In the years to come there will be some shifting about between groups. The 16-year-old who opted for McDonald’s and immediate money may be the 25-year-old who does a management course. The biochem­ist becomes a builder.

The plumber sets up his own business and gradually does less plumbing and more accountancy and administration.

On the whole, however, people stick roughly within their grouping not because anyone says so but because it is what they have voluntarily chosen and what they still prefer. No amount of pseudo degrees will make any difference.

Nor is there anything new in being trained on the job. You can enter Marks & Spencer as a counter assistant and finish as a senior manager. Bosses tend to select the able and willing and move them up.

The empl­oyees do not need bits of paper to prove their worth let alone bits of paper purporting to prove equiv­alence to academic qualifications.

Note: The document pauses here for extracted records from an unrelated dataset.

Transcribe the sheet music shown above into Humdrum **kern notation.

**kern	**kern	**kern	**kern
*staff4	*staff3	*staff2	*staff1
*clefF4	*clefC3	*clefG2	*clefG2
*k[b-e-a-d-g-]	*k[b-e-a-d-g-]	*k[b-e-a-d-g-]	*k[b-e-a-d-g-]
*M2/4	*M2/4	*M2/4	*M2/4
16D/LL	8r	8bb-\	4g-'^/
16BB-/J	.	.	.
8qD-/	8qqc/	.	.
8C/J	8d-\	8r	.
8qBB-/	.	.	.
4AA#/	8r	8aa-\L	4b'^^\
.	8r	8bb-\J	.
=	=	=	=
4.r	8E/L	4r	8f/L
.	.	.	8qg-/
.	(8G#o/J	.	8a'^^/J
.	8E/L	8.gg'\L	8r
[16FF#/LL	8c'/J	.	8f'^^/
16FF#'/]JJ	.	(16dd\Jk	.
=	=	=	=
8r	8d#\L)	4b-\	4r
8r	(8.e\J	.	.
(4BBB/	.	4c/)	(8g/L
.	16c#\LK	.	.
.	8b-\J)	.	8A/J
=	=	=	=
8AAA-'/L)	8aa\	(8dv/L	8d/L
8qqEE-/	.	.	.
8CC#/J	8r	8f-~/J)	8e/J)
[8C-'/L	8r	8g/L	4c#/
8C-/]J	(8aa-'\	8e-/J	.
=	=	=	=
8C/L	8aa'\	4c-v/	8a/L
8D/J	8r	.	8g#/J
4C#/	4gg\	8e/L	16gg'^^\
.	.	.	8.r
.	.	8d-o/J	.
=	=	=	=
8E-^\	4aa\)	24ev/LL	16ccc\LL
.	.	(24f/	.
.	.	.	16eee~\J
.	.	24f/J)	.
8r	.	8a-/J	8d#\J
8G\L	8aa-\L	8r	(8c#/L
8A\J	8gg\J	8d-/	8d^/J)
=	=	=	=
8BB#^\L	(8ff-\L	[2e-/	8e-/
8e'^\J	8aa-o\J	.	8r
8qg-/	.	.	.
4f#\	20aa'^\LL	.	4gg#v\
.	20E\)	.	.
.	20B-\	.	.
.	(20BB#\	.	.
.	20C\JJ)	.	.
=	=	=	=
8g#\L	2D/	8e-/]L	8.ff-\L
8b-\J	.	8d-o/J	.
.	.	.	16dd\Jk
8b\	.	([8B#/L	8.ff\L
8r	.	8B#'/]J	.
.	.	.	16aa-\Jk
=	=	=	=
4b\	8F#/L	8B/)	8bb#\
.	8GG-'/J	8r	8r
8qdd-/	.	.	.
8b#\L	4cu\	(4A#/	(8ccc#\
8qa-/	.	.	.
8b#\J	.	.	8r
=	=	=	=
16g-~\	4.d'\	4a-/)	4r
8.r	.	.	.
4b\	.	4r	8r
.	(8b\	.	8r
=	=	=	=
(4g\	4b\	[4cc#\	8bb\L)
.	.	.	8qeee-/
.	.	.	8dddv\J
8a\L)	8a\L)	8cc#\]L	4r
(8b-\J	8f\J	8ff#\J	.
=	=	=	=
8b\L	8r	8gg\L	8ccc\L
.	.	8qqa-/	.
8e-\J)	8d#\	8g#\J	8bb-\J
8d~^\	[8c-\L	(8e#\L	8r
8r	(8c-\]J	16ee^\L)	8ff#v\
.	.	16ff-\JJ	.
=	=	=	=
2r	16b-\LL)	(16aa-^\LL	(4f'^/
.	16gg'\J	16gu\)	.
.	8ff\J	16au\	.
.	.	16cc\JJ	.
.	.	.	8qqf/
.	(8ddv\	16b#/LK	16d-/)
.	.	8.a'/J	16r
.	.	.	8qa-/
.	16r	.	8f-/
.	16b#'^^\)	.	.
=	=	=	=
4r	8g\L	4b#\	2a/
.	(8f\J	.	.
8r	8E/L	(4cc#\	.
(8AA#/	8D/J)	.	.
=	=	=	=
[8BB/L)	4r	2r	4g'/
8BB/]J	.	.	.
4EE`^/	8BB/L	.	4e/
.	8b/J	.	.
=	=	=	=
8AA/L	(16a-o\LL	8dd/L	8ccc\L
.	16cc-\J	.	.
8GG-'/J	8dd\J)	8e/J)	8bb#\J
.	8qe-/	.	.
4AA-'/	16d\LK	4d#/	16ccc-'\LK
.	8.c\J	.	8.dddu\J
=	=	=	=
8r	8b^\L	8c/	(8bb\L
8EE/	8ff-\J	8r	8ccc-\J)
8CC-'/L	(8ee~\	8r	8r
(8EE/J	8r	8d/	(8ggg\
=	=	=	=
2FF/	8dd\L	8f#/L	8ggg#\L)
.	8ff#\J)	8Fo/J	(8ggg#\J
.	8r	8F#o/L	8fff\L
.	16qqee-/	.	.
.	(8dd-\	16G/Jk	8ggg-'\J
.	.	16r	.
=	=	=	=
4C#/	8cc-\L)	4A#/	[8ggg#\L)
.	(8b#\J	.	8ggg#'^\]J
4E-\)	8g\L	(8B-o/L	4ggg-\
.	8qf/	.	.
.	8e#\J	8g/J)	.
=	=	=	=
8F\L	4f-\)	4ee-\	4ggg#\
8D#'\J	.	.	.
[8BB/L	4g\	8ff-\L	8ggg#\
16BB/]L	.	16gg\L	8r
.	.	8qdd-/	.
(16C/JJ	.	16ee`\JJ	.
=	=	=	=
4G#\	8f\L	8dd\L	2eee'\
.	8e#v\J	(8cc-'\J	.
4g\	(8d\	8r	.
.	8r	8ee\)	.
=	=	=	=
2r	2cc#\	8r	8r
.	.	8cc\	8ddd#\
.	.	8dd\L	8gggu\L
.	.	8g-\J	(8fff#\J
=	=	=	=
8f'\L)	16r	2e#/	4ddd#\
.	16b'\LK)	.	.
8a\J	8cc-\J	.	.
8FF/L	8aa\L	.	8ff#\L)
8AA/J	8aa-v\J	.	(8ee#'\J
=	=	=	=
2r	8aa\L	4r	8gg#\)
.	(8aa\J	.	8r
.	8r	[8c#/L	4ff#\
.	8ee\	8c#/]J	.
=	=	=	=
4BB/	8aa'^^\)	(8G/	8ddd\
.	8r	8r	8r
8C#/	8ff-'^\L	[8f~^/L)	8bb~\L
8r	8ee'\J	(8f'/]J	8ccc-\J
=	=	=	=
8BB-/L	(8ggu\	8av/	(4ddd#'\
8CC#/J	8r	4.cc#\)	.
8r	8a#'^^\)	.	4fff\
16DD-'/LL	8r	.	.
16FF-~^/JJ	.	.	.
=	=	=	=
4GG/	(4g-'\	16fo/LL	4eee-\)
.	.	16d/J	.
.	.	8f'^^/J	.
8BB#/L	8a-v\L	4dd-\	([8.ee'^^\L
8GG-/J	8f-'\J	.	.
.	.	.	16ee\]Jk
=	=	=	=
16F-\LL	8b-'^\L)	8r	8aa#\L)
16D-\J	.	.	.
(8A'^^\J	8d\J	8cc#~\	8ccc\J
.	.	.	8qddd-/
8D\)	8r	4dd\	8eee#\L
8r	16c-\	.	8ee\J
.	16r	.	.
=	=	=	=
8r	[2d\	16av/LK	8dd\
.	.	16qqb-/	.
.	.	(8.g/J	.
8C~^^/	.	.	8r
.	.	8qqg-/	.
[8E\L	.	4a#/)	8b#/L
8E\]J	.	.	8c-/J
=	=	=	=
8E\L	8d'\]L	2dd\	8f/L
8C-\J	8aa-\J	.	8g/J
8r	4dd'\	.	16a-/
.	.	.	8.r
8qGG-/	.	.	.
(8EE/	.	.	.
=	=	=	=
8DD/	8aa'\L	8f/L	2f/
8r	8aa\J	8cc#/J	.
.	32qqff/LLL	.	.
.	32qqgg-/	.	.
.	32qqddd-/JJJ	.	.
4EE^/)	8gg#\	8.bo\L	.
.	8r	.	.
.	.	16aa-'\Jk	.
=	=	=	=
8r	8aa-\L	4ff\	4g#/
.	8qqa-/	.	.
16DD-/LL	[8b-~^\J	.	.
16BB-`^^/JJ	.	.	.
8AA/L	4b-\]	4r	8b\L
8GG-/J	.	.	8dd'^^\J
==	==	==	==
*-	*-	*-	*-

Nothing is a substitute for a ­proper education, for being taught to read and write fluently, for grasping basic maths, for learning early what you are and are not good at.

Yet today standards of literacy and numeracy are appalling while grade inflation, inappropriate praise and silly courses at university give youngsters an exaggerated view of their own abilities.

Instead of worrying about fast-food management certificates, gov­ern­ment should worry about putting the education back into schools.